To get back into the dev container and poetry environment each subsequent time, open the silnlp folder in VS Code, select the "Reopen in Container" option from the Remote Connection menu (bottom left corner), and use the poetry shell command in the terminal.

Setting Up and Running Experiments

See the wiki for information on setting up and running experiments. The most important pages for getting started are the ones on file structure, model configuration, and running experiments.

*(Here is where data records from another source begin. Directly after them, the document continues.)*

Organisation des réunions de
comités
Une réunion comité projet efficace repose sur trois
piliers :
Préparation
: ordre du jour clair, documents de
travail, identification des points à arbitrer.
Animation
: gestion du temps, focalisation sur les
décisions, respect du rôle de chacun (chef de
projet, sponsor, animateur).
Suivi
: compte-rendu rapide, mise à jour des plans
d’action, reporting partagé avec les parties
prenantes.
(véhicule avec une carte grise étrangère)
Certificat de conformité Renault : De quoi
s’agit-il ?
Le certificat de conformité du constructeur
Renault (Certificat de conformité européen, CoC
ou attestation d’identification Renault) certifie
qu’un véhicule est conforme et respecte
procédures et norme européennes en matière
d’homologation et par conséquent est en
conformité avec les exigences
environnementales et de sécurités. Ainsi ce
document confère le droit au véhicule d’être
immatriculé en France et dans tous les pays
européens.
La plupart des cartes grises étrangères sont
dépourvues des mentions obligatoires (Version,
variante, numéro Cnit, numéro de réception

A lot of the instructions are specific to NMT, but are still helpful starting points for doing other things like alignment.

See this page for information on using the VS code debugger.

If you need to use a tool that is supported by SILNLP but is not installable as a Python library (which is probably the case if you get an error like "RuntimeError: eflomal is not installed."), follow the appropriate instructions here.

.NET Machine alignment models

If you need to run the .NET versions of the Machine alignment models, you will need to install .NET Core SDK 8.0. After installing, run dotnet tool restore.